* Data records:
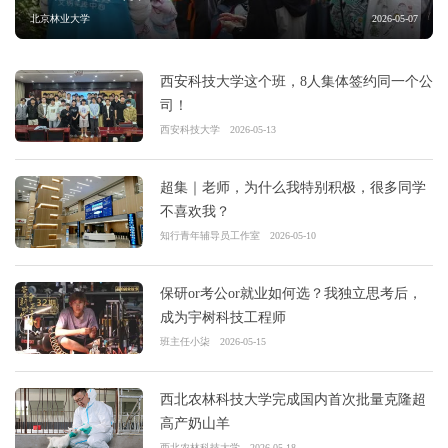
北京林业大学
2026-05-07
西安科技大学这个班，8人集体签约同一个公
司！
西安科技大学
2026-05-13
超集｜老师，为什么我特别积极，很多同学
不喜欢我？
知行青年辅导员工作室
2026-05-10
保研or考公or就业如何选？我独立思考后，
成为宇树科技工程师
班主任小柒
2026-05-15
西北农林科技大学完成国内首次批量克隆超
高产奶山羊
西北农林科技大学
2026-05-18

* How to complete this task: The expected result is every record above, word for word, with no pictures in it.

* Solution below:
北京林业大学
2026-05-07
西安科技大学这个班，8人集体签约同一个公
司！
西安科技大学
2026-05-13
超集｜老师，为什么我特别积极，很多同学
不喜欢我？
知行青年辅导员工作室
2026-05-10
保研or考公or就业如何选？我独立思考后，
成为宇树科技工程师
班主任小柒
2026-05-15
西北农林科技大学完成国内首次批量克隆超
高产奶山羊
西北农林科技大学
2026-05-18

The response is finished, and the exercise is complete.